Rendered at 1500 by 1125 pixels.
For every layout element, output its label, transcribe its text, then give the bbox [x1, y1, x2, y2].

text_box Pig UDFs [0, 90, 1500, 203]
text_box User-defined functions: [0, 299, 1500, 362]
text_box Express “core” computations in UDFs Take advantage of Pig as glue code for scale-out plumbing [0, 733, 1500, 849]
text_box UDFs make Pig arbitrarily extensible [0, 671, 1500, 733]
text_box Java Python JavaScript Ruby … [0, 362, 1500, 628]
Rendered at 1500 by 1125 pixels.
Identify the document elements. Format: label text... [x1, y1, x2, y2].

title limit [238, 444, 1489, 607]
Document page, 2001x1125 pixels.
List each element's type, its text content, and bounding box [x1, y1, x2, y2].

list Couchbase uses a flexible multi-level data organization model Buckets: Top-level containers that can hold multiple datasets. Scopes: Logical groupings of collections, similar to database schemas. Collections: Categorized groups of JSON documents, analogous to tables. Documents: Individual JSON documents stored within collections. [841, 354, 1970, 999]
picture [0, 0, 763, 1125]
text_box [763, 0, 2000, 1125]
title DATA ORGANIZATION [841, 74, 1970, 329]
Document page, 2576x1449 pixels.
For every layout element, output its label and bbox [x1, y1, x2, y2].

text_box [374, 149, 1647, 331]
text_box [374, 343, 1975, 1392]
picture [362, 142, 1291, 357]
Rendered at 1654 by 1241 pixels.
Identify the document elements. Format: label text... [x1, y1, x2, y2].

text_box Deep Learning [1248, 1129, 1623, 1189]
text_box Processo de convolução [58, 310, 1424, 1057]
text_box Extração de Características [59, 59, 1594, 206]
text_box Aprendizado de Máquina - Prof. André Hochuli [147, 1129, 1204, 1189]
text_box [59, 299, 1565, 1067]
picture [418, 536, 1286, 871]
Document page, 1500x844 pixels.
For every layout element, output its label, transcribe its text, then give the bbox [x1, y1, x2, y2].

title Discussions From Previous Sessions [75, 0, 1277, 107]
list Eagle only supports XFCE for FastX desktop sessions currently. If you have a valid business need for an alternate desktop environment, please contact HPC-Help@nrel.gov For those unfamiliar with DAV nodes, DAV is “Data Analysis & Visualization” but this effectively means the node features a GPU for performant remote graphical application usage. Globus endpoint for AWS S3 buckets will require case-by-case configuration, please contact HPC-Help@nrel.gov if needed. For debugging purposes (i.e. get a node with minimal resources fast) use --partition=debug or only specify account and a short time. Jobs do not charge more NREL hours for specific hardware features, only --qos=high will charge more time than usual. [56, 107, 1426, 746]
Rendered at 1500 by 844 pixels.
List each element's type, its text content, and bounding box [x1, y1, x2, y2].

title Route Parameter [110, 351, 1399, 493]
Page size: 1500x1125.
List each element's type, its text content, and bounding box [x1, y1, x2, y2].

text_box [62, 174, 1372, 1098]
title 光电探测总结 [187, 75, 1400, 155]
○ ○ ○ ○ ○ ○ ○
HOW TO COMPLETE THIS TASK:
The required output is a copy of each line in the records where the string "pixels" occurs.

YOUR SOLUTION:
Rendered at 1500 by 1125 pixels.
Rendered at 1500 by 1125 pixels.
Document page, 2001x1125 pixels.
Document page, 2576x1449 pixels.
Rendered at 1654 by 1241 pixels.
Document page, 1500x844 pixels.
Rendered at 1500 by 844 pixels.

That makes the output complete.